Extracted page text data:
>>>

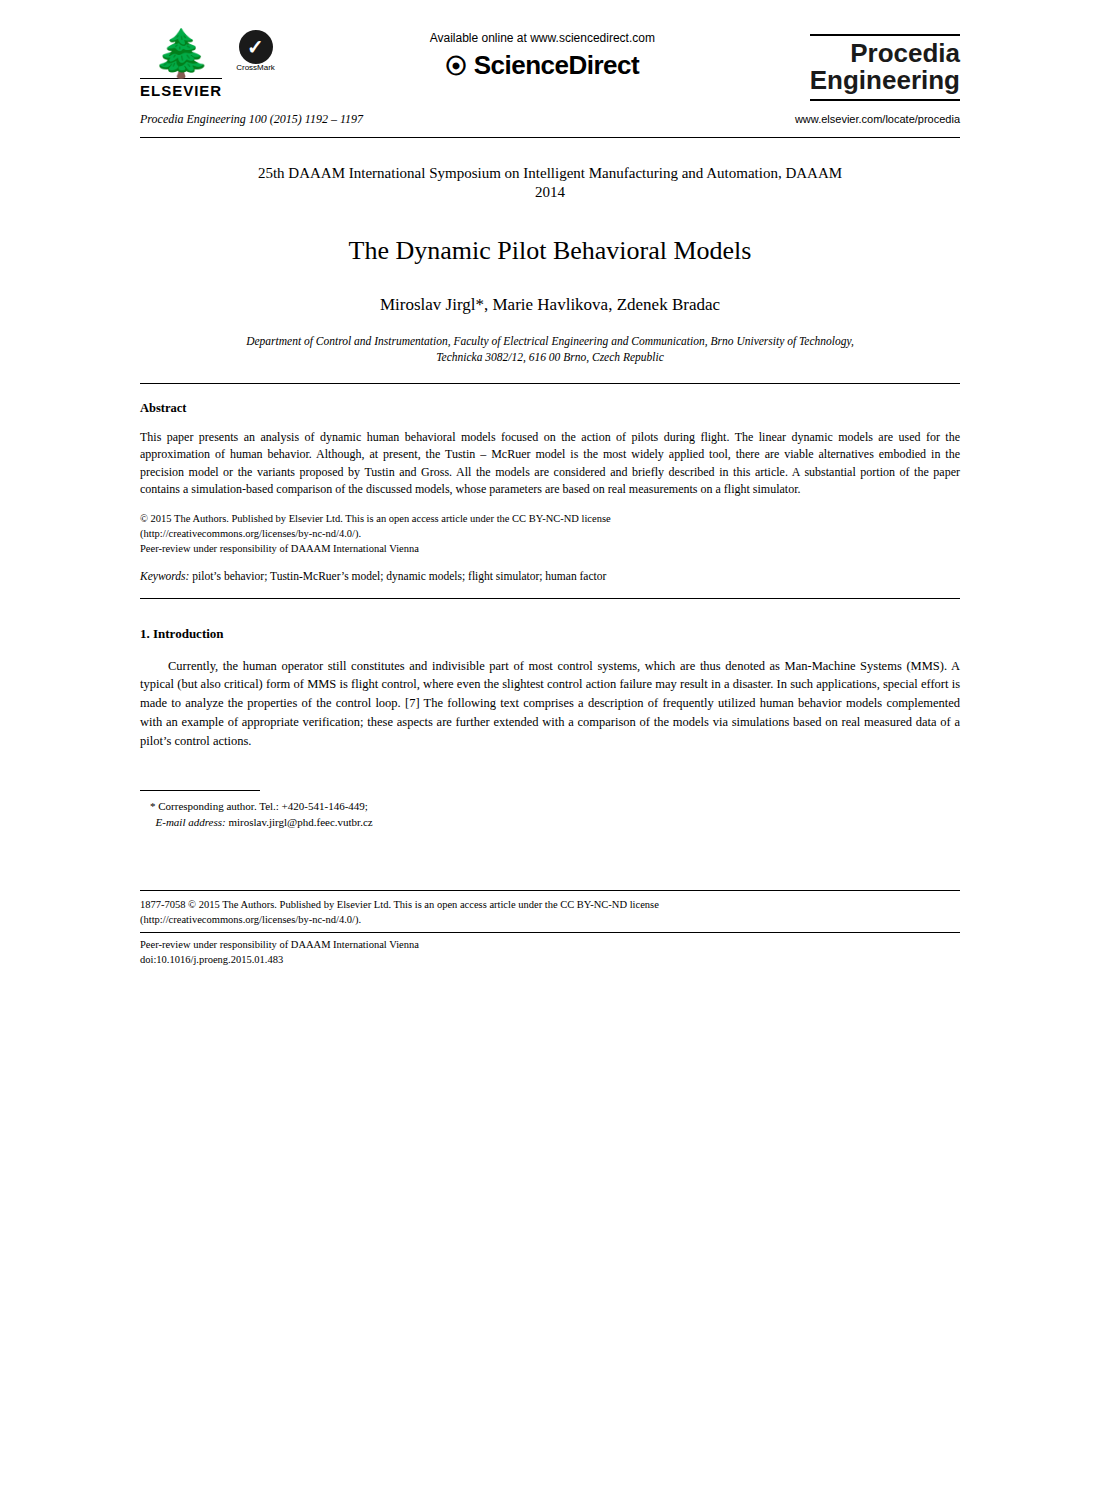🌲
ELSEVIER
✓
CrossMark
Available online at www.sciencedirect.com
⦿ ScienceDirect
Procedia
Engineering
Procedia Engineering 100 (2015) 1192 – 1197
www.elsevier.com/locate/procedia
25th DAAAM International Symposium on Intelligent Manufacturing and Automation, DAAAM
2014
The Dynamic Pilot Behavioral Models
Miroslav Jirgl*, Marie Havlikova, Zdenek Bradac
Department of Control and Instrumentation, Faculty of Electrical Engineering and Communication, Brno University of Technology,
Technicka 3082/12, 616 00 Brno, Czech Republic
Abstract
This paper presents an analysis of dynamic human behavioral models focused on the action of pilots during flight. The linear dynamic models are used for the approximation of human behavior. Although, at present, the Tustin – McRuer model is the most widely applied tool, there are viable alternatives embodied in the precision model or the variants proposed by Tustin and Gross. All the models are considered and briefly described in this article. A substantial portion of the paper contains a simulation-based comparison of the discussed models, whose parameters are based on real measurements on a flight simulator.
© 2015 The Authors. Published by Elsevier Ltd. This is an open access article under the CC BY-NC-ND license
(http://creativecommons.org/licenses/by-nc-nd/4.0/).
Peer-review under responsibility of DAAAM International Vienna
Keywords: pilot’s behavior; Tustin-McRuer’s model; dynamic models; flight simulator; human factor
1. Introduction
Currently, the human operator still constitutes and indivisible part of most control systems, which are thus denoted as Man-Machine Systems (MMS). A typical (but also critical) form of MMS is flight control, where even the slightest control action failure may result in a disaster. In such applications, special effort is made to analyze the properties of the control loop. [7] The following text comprises a description of frequently utilized human behavior models complemented with an example of appropriate verification; these aspects are further extended with a comparison of the models via simulations based on real measured data of a pilot’s control actions.
* Corresponding author. Tel.: +420-541-146-449;
E-mail address: miroslav.jirgl@phd.feec.vutbr.cz
1877-7058 © 2015 The Authors. Published by Elsevier Ltd. This is an open access article under the CC BY-NC-ND license
(http://creativecommons.org/licenses/by-nc-nd/4.0/).
Peer-review under responsibility of DAAAM International Vienna
doi:10.1016/j.proeng.2015.01.483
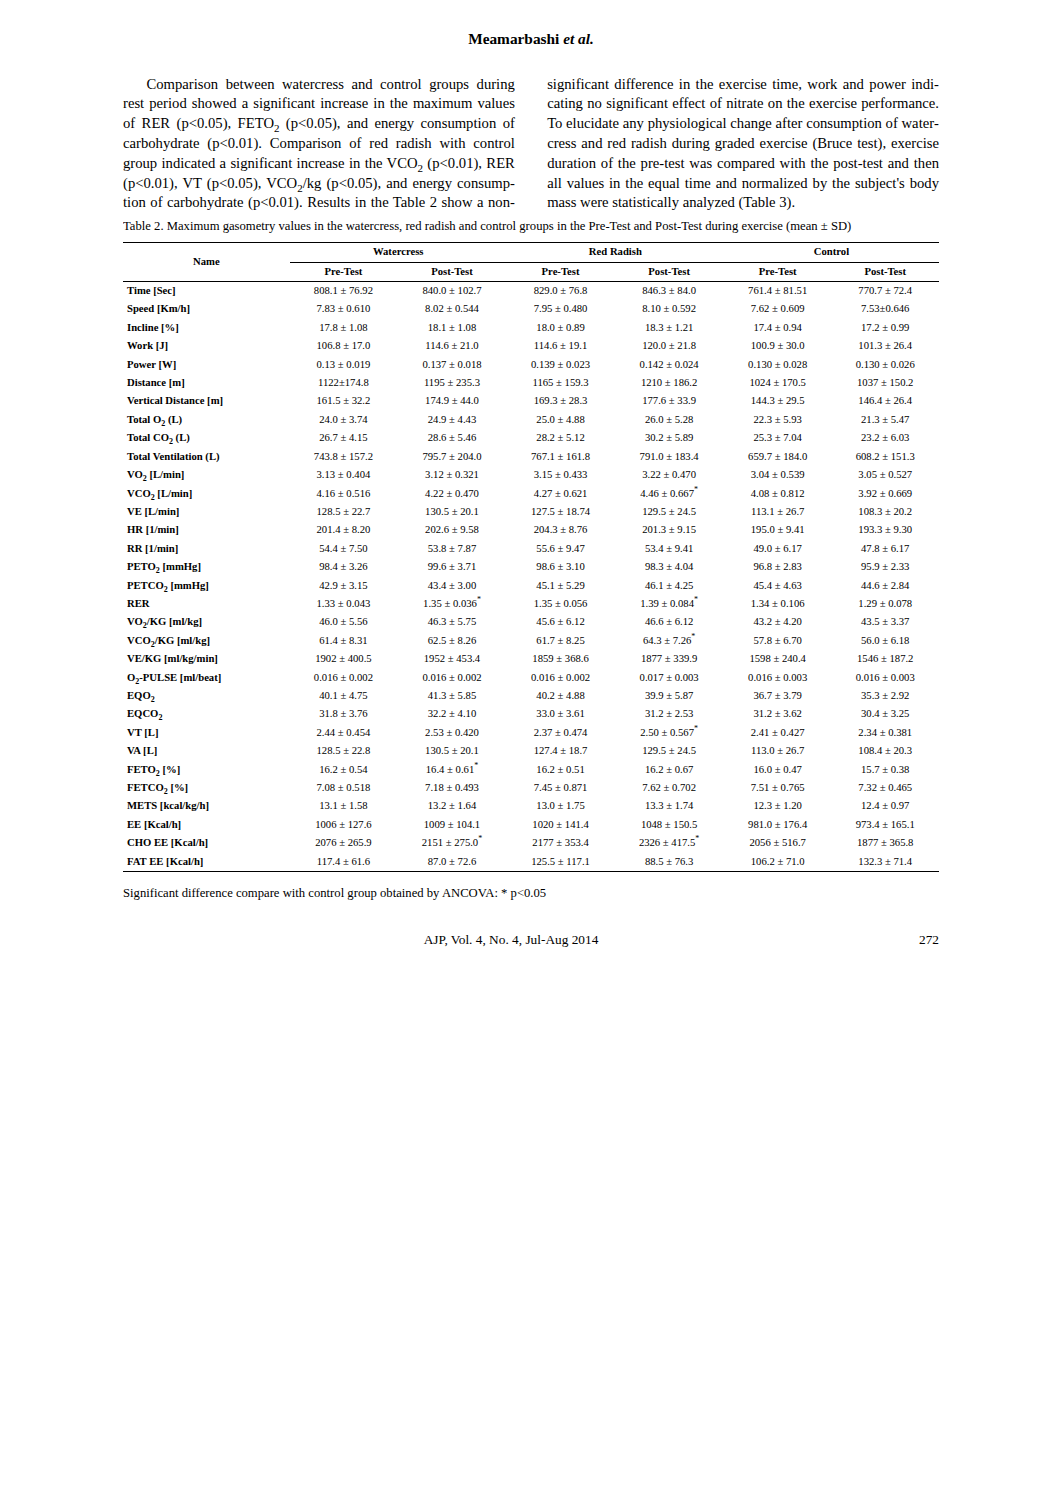Meamarbashi et al.
Comparison between watercress and control groups during rest period showed a significant increase in the maximum values of RER (p<0.05), FETO2 (p<0.05), and energy consumption of carbohydrate (p<0.01). Comparison of red radish with control group indicated a significant increase in the VCO2 (p<0.01), RER (p<0.01), VT (p<0.05), VCO2/kg (p<0.05), and energy consumption of carbohydrate (p<0.01). Results in the Table 2 show a non-significant difference in the exercise time, work and power indicating no significant effect of nitrate on the exercise performance. To elucidate any physiological change after consumption of watercress and red radish during graded exercise (Bruce test), exercise duration of the pre-test was compared with the post-test and then all values in the equal time and normalized by the subject's body mass were statistically analyzed (Table 3).
Table 2. Maximum gasometry values in the watercress, red radish and control groups in the Pre-Test and Post-Test during exercise (mean ± SD)
| Name | Watercress | Red Radish | Control |
| --- | --- | --- | --- |
| Pre-Test | Post-Test | Pre-Test | Post-Test | Pre-Test | Post-Test |
| Time [Sec] | 808.1 ± 76.92 | 840.0 ± 102.7 | 829.0 ± 76.8 | 846.3 ± 84.0 | 761.4 ± 81.51 | 770.7 ± 72.4 |
| Speed [Km/h] | 7.83 ± 0.610 | 8.02 ± 0.544 | 7.95 ± 0.480 | 8.10 ± 0.592 | 7.62 ± 0.609 | 7.53±0.646 |
| Incline [%] | 17.8 ± 1.08 | 18.1 ± 1.08 | 18.0 ± 0.89 | 18.3 ± 1.21 | 17.4 ± 0.94 | 17.2 ± 0.99 |
| Work [J] | 106.8 ± 17.0 | 114.6 ± 21.0 | 114.6 ± 19.1 | 120.0 ± 21.8 | 100.9 ± 30.0 | 101.3 ± 26.4 |
| Power [W] | 0.13 ± 0.019 | 0.137 ± 0.018 | 0.139 ± 0.023 | 0.142 ± 0.024 | 0.130 ± 0.028 | 0.130 ± 0.026 |
| Distance [m] | 1122±174.8 | 1195 ± 235.3 | 1165 ± 159.3 | 1210 ± 186.2 | 1024 ± 170.5 | 1037 ± 150.2 |
| Vertical Distance [m] | 161.5 ± 32.2 | 174.9 ± 44.0 | 169.3 ± 28.3 | 177.6 ± 33.9 | 144.3 ± 29.5 | 146.4 ± 26.4 |
| Total O 2 (L) | 24.0 ± 3.74 | 24.9 ± 4.43 | 25.0 ± 4.88 | 26.0 ± 5.28 | 22.3 ± 5.93 | 21.3 ± 5.47 |
| Total CO 2 (L) | 26.7 ± 4.15 | 28.6 ± 5.46 | 28.2 ± 5.12 | 30.2 ± 5.89 | 25.3 ± 7.04 | 23.2 ± 6.03 |
| Total Ventilation (L) | 743.8 ± 157.2 | 795.7 ± 204.0 | 767.1 ± 161.8 | 791.0 ± 183.4 | 659.7 ± 184.0 | 608.2 ± 151.3 |
| VO 2 [L/min] | 3.13 ± 0.404 | 3.12 ± 0.321 | 3.15 ± 0.433 | 3.22 ± 0.470 | 3.04 ± 0.539 | 3.05 ± 0.527 |
| VCO 2 [L/min] | 4.16 ± 0.516 | 4.22 ± 0.470 | 4.27 ± 0.621 | 4.46 ± 0.667 * | 4.08 ± 0.812 | 3.92 ± 0.669 |
| VE [L/min] | 128.5 ± 22.7 | 130.5 ± 20.1 | 127.5 ± 18.74 | 129.5 ± 24.5 | 113.1 ± 26.7 | 108.3 ± 20.2 |
| HR [1/min] | 201.4 ± 8.20 | 202.6 ± 9.58 | 204.3 ± 8.76 | 201.3 ± 9.15 | 195.0 ± 9.41 | 193.3 ± 9.30 |
| RR [1/min] | 54.4 ± 7.50 | 53.8 ± 7.87 | 55.6 ± 9.47 | 53.4 ± 9.41 | 49.0 ± 6.17 | 47.8 ± 6.17 |
| PETO 2 [mmHg] | 98.4 ± 3.26 | 99.6 ± 3.71 | 98.6 ± 3.10 | 98.3 ± 4.04 | 96.8 ± 2.83 | 95.9 ± 2.33 |
| PETCO 2 [mmHg] | 42.9 ± 3.15 | 43.4 ± 3.00 | 45.1 ± 5.29 | 46.1 ± 4.25 | 45.4 ± 4.63 | 44.6 ± 2.84 |
| RER | 1.33 ± 0.043 | 1.35 ± 0.036 * | 1.35 ± 0.056 | 1.39 ± 0.084 * | 1.34 ± 0.106 | 1.29 ± 0.078 |
| VO 2 /KG [ml/kg] | 46.0 ± 5.56 | 46.3 ± 5.75 | 45.6 ± 6.12 | 46.6 ± 6.12 | 43.2 ± 4.20 | 43.5 ± 3.37 |
| VCO 2 /KG [ml/kg] | 61.4 ± 8.31 | 62.5 ± 8.26 | 61.7 ± 8.25 | 64.3 ± 7.26 * | 57.8 ± 6.70 | 56.0 ± 6.18 |
| VE/KG [ml/kg/min] | 1902 ± 400.5 | 1952 ± 453.4 | 1859 ± 368.6 | 1877 ± 339.9 | 1598 ± 240.4 | 1546 ± 187.2 |
| O 2 -PULSE [ml/beat] | 0.016 ± 0.002 | 0.016 ± 0.002 | 0.016 ± 0.002 | 0.017 ± 0.003 | 0.016 ± 0.003 | 0.016 ± 0.003 |
| EQO 2 | 40.1 ± 4.75 | 41.3 ± 5.85 | 40.2 ± 4.88 | 39.9 ± 5.87 | 36.7 ± 3.79 | 35.3 ± 2.92 |
| EQCO 2 | 31.8 ± 3.76 | 32.2 ± 4.10 | 33.0 ± 3.61 | 31.2 ± 2.53 | 31.2 ± 3.62 | 30.4 ± 3.25 |
| VT [L] | 2.44 ± 0.454 | 2.53 ± 0.420 | 2.37 ± 0.474 | 2.50 ± 0.567 * | 2.41 ± 0.427 | 2.34 ± 0.381 |
| VA [L] | 128.5 ± 22.8 | 130.5 ± 20.1 | 127.4 ± 18.7 | 129.5 ± 24.5 | 113.0 ± 26.7 | 108.4 ± 20.3 |
| FETO 2 [%] | 16.2 ± 0.54 | 16.4 ± 0.61 * | 16.2 ± 0.51 | 16.2 ± 0.67 | 16.0 ± 0.47 | 15.7 ± 0.38 |
| FETCO 2 [%] | 7.08 ± 0.518 | 7.18 ± 0.493 | 7.45 ± 0.871 | 7.62 ± 0.702 | 7.51 ± 0.765 | 7.32 ± 0.465 |
| METS [kcal/kg/h] | 13.1 ± 1.58 | 13.2 ± 1.64 | 13.0 ± 1.75 | 13.3 ± 1.74 | 12.3 ± 1.20 | 12.4 ± 0.97 |
| EE [Kcal/h] | 1006 ± 127.6 | 1009 ± 104.1 | 1020 ± 141.4 | 1048 ± 150.5 | 981.0 ± 176.4 | 973.4 ± 165.1 |
| CHO EE [Kcal/h] | 2076 ± 265.9 | 2151 ± 275.0 * | 2177 ± 353.4 | 2326 ± 417.5 * | 2056 ± 516.7 | 1877 ± 365.8 |
| FAT EE [Kcal/h] | 117.4 ± 61.6 | 87.0 ± 72.6 | 125.5 ± 117.1 | 88.5 ± 76.3 | 106.2 ± 71.0 | 132.3 ± 71.4 |
Significant difference compare with control group obtained by ANCOVA: * p<0.05
AJP, Vol. 4, No. 4, Jul-Aug 2014
272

<<<

Directions for this task: For this exercise, repeat exactly the lines of the data above from the one with "30.4 ± 3.25 |" down to the one with "1877 ± 365.8 |", both end lines included.

Exercise answer:
| EQCO 2 | 31.8 ± 3.76 | 32.2 ± 4.10 | 33.0 ± 3.61 | 31.2 ± 2.53 | 31.2 ± 3.62 | 30.4 ± 3.25 |
| VT [L] | 2.44 ± 0.454 | 2.53 ± 0.420 | 2.37 ± 0.474 | 2.50 ± 0.567 * | 2.41 ± 0.427 | 2.34 ± 0.381 |
| VA [L] | 128.5 ± 22.8 | 130.5 ± 20.1 | 127.4 ± 18.7 | 129.5 ± 24.5 | 113.0 ± 26.7 | 108.4 ± 20.3 |
| FETO 2 [%] | 16.2 ± 0.54 | 16.4 ± 0.61 * | 16.2 ± 0.51 | 16.2 ± 0.67 | 16.0 ± 0.47 | 15.7 ± 0.38 |
| FETCO 2 [%] | 7.08 ± 0.518 | 7.18 ± 0.493 | 7.45 ± 0.871 | 7.62 ± 0.702 | 7.51 ± 0.765 | 7.32 ± 0.465 |
| METS [kcal/kg/h] | 13.1 ± 1.58 | 13.2 ± 1.64 | 13.0 ± 1.75 | 13.3 ± 1.74 | 12.3 ± 1.20 | 12.4 ± 0.97 |
| EE [Kcal/h] | 1006 ± 127.6 | 1009 ± 104.1 | 1020 ± 141.4 | 1048 ± 150.5 | 981.0 ± 176.4 | 973.4 ± 165.1 |
| CHO EE [Kcal/h] | 2076 ± 265.9 | 2151 ± 275.0 * | 2177 ± 353.4 | 2326 ± 417.5 * | 2056 ± 516.7 | 1877 ± 365.8 |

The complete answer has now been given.